Bonnie Murray. Illustrated by Sheldon Dawson. Translated by Rita Flamond.
Winnipeg, MB: Pemmican, 2008.
32 pp., pbk., $10.95.
Red River cart-Juvenile fiction.
Kindergarten-grade 3 / Ages 5-8.
Review by Dave Jenkinson.
"Good morning class," said Mr. Johnston. "Are you anxious to find out about the science project?"
"YES!" they all said.
"Well, wait no longer because the science project is to make something on wheels. You can use wood, paper, string, glue, tape and cardboard. You should make it from scratch and get help from someone."
"So what should we do first?" asked Nicole.
Mr. Johnston then explained, "The first thing you will need to do is decide what you want to make and what materials you will use to make it. Then you can decide how to make it. When completed you will have to give a presentation to the class about your project. The due date is two weeks from now. Good luck!"
According to a back cover blurb, Thomas and the Métis Cart is "the fourth and final book of the [Michif Children's] series. In each of the previous collaborations involving this trio of author, illustrator and translator, Thomas was introduced to an aspect of his Metis cultural heritage, beginning with the Michif language in Li Minoush and followed by the Métis flag in Li Paviyon de Michif, and the Métis sash in Li Saennchur Fleshii di Michif.
As the above excerpt explains, Thomas' science class calls for him to make something with wheels. When Thomas tells his parents of his school need, his father suggests that they build a model Red River Cart, the idea being prompted by a newspaper article explaining that a full-size cart was being recreated for the Aboriginal Games in Winnipeg. While father and son work together to create the model, Thomas' dad briefly explains the role that such carts played in Métis history.
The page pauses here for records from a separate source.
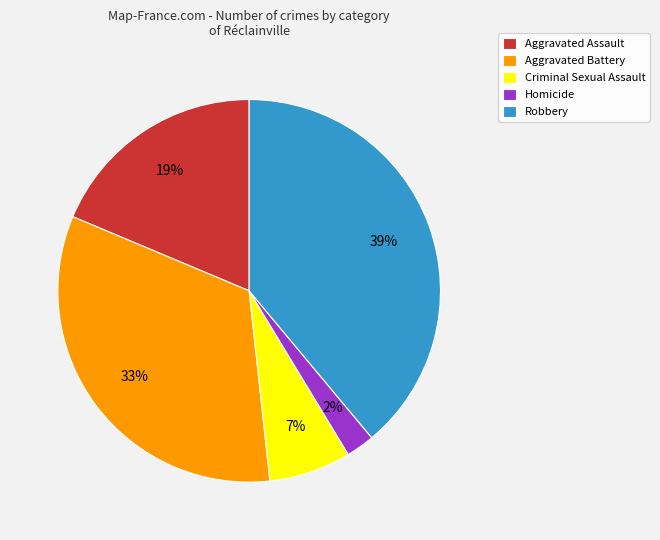

What is the largest slice in the pie chart?

Robbery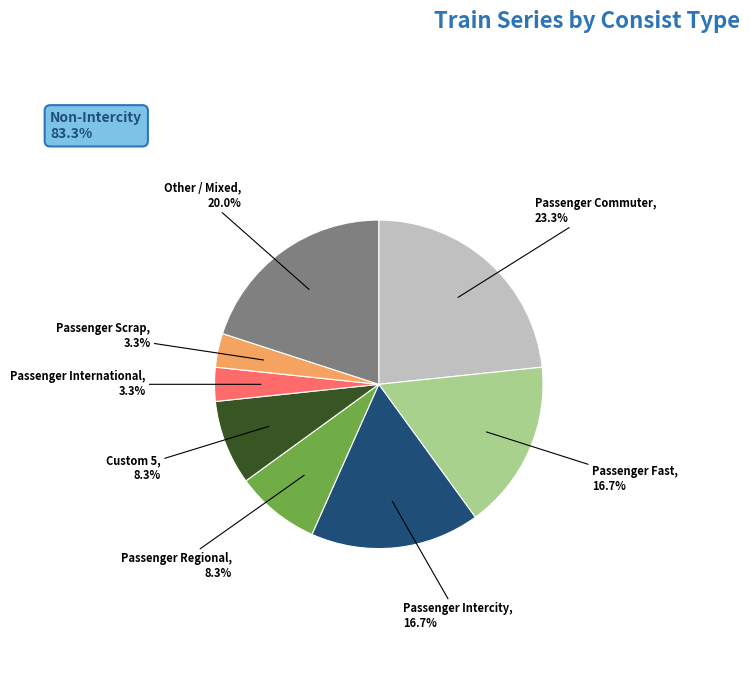

Does any single category account for the majority?

No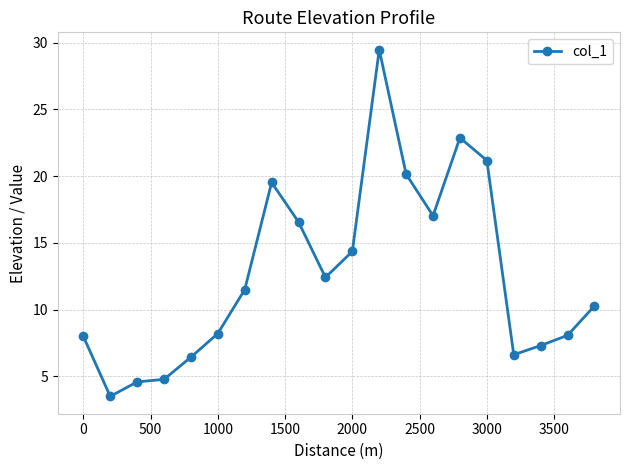

What is the sum of all values?

252.7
Unfortunately, the plot of Thomas and the Métis Cart is very, very thin, and the five sentences of information that Dad shares with Thomas about the Red River cart are even thinner. To say that "Long ago, our ancestors used these carts to travel the prairies in search of buffalo" could leave youngsters with the incorrect impression that these noisy carts were directly used in the buffalo hunt, itself. The interesting factual tidbit about the carts' axles collecting dirt and small pebbles, "eventually forcing the carts to stop," is incomplete. With no CAA to call, what did the cart drivers do? So much more could have been said about the Métis/Red River cart. For instance, why were the wheels so high? What larger role did "brigades" and "trains" of carts play in trade and transport between Red River and other settlements? What did carters do when they had to cross a river? What caused the carts' demise?
Murray throws in a surprise ending when Mr. Johnston, the science teacher, suddenly announces that Thomas is "the First Prize winner for the best and original science project." While young readers will be pleased for Thomas, nowhere had Murray previously indicated that the science project was of a competitive nature.
In terms of book design, Thomas and the Métis Cart maintains the pattern established in the three previous volumes. One page of each pair of facing pages is taken up by Dawson's illustration while the other page presents Murray's text in English and Flamand's Michif translation, with the two texts being separated by an illustration of a small detail taken from Dawson's full-page illustration.
Recommended with reservations.
Dave Jenkinson, CM's editor, lives in Winnipeg, MB.